Маркел Иванович лениво поднялся с дивана, вздохнул и стал натягивать на себя панталоны (когда он сидит дома, Пелагея Петровна из экономии держит его в одном нижнем). Он был выпивши, в голове его от одного виска к другому перекатывалась тяжелая, свинцовая пуля, но мысль, что он идет сейчас делать дело, подбодрила его. Одевшись, он взял трость и степенно зашагал к аптеке.
— Вам что угодно? — спросил его в аптеке толстый лысый провизор с большими, пушистыми бакенами.
— Мне чего-нибудь этакого… — начал робко Маркел Иванович, почтительно глядя на пушистые бакены. — У меня, собственно говоря, нет рецепта, и я сам не знаю, что мне нужно, может быть, вы мне посоветуете что-нибудь.
— Да, а что случилось?
— Дело в том, что уж неделя, как не пьет, не ест. Всё время, знаете ли, слабит. Скучный такой, унылый, словно потерял что-нибудь или совесть нечиста.
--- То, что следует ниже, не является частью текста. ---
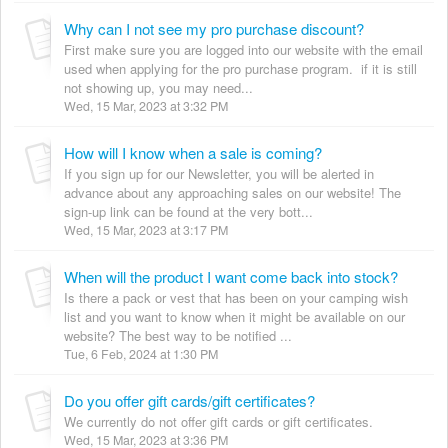
Why can I not see my pro purchase discount?
First make sure you are logged into our website with the email
used when applying for the pro purchase program. if it is still
not showing up, you may need...
Wed, 15 Mar, 2023 at 3:32 PM
How will I know when a sale is coming?
If you sign up for our Newsletter, you will be alerted in
advance about any approaching sales on our website! The
sign-up link can be found at the very bott...
Wed, 15 Mar, 2023 at 3:17 PM
When will the product I want come back into stock?
Is there a pack or vest that has been on your camping wish
list and you want to know when it might be available on our
website? The best way to be notified ...
Tue, 6 Feb, 2024 at 1:30 PM
Do you offer gift cards/gift certificates?
We currently do not offer gift cards or gift certificates.
Wed, 15 Mar, 2023 at 3:36 PM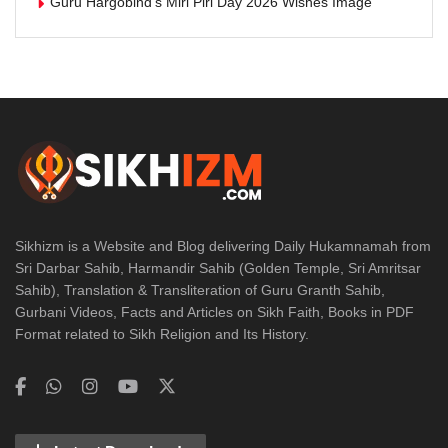
Guru Hargobind’s Miri Piri Day 2026 Wishes Image
Sikhizm is a Website and Blog delivering Daily Hukamnamah from
Sri Darbar Sahib, Harmandir Sahib (Golden Temple, Sri Amritsar
Sahib), Translation & Transliteration of Guru Granth Sahib,
Gurbani Videos, Facts and Articles on Sikh Faith, Books in PDF
Format related to Sikh Religion and Its History.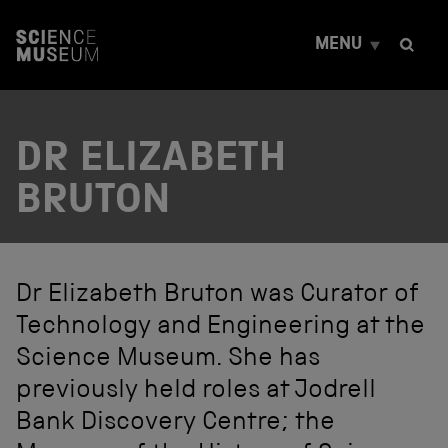
S
k
MENU
i
p
t
o
c
DR ELIZABETH
o
n
t
BRUTON
e
n
t
Dr Elizabeth Bruton was Curator of
Technology and Engineering at the
Science Museum. She has
previously held roles at Jodrell
Bank Discovery Centre; the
Провизор приподнял углы губ, прищурился и обратился в слух. Фармацевты вообще любят, когда к ним обращаются за медицинскими советами.
— А… гм… — промычал он. — Жар есть?
— Этого я вам не могу сказать, не знаю… Уж вы будьте такие добрые, дайте чего-нибудь. Верите ли? Смотреть жалко! Был здоров, ходил по двору, а теперь на тебе! — ни с того ни с сего нахмурился, наершился и из сарая не выходит.
— В сарае нельзя… Теперь холодно.
— Хорошо, мы его в кухню возьмем… А жалко будет, ежели тово… околеет. Без него индейки жить не могут.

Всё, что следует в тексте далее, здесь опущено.